Required work → Rewrite all of the lines below as a JSON list of strings, with one string for each line and any blank lines left out.

Supplied records →
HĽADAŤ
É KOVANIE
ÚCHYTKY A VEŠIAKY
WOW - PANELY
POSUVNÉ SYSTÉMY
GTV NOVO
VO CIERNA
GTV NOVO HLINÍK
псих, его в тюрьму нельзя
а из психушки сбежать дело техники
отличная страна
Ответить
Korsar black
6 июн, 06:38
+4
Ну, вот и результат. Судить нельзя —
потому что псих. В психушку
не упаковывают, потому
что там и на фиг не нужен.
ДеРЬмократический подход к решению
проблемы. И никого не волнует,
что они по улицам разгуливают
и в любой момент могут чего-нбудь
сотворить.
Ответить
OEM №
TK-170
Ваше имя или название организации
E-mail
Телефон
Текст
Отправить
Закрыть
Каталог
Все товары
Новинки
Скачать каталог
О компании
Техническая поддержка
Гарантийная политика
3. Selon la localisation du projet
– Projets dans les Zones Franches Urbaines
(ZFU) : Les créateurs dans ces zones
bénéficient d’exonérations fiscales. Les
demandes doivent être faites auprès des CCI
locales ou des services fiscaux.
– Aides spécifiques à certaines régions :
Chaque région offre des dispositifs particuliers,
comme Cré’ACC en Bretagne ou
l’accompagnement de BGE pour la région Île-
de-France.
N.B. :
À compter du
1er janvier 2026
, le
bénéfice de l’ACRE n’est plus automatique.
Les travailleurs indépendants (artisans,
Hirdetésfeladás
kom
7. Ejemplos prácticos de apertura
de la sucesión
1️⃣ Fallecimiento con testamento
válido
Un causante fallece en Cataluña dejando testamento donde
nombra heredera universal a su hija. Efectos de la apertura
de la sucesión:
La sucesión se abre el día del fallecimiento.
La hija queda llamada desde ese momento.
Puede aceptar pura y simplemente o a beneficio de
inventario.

Answer box →
[
  "HĽADAŤ",
  "É KOVANIE",
  "ÚCHYTKY A VEŠIAKY",
  "WOW - PANELY",
  "POSUVNÉ SYSTÉMY",
  "GTV NOVO",
  "VO CIERNA",
  "GTV NOVO HLINÍK",
  "псих, его в тюрьму нельзя",
  "а из психушки сбежать дело техники",
  "отличная страна",
  "Ответить",
  "Korsar black",
  "6 июн, 06:38",
  "+4",
  "Ну, вот и результат. Судить нельзя —",
  "потому что псих. В психушку",
  "не упаковывают, потому",
  "что там и на фиг не нужен.",
  "ДеРЬмократический подход к решению",
  "проблемы. И никого не волнует,",
  "что они по улицам разгуливают",
  "и в любой момент могут чего-нбудь",
  "сотворить.",
  "Ответить",
  "OEM №",
  "TK-170",
  "Ваше имя или название организации",
  "E-mail",
  "Телефон",
  "Текст",
  "Отправить",
  "Закрыть",
  "Каталог",
  "Все товары",
  "Новинки",
  "Скачать каталог",
  "О компании",
  "Техническая поддержка",
  "Гарантийная политика",
  "3. Selon la localisation du projet",
  "– Projets dans les Zones Franches Urbaines",
  "(ZFU) : Les créateurs dans ces zones",
  "bénéficient d’exonérations fiscales. Les",
  "demandes doivent être faites auprès des CCI",
  "locales ou des services fiscaux.",
  "– Aides spécifiques à certaines régions :",
  "Chaque région offre des dispositifs particuliers,",
  "comme Cré’ACC en Bretagne ou",
  "l’accompagnement de BGE pour la région Île-",
  "de-France.",
  "N.B. :",
  "À compter du",
  "1er janvier 2026",
  ", le",
  "bénéfice de l’ACRE n’est plus automatique.",
  "Les travailleurs indépendants (artisans,",
  "Hirdetésfeladás",
  "kom",
  "7. Ejemplos prácticos de apertura",
  "de la sucesión",
  "1️⃣ Fallecimiento con testamento",
  "válido",
  "Un causante fallece en Cataluña dejando testamento donde",
  "nombra heredera universal a su hija. Efectos de la apertura",
  "de la sucesión:",
  "La sucesión se abre el día del fallecimiento.",
  "La hija queda llamada desde ese momento.",
  "Puede aceptar pura y simplemente o a beneficio de",
  "inventario."
]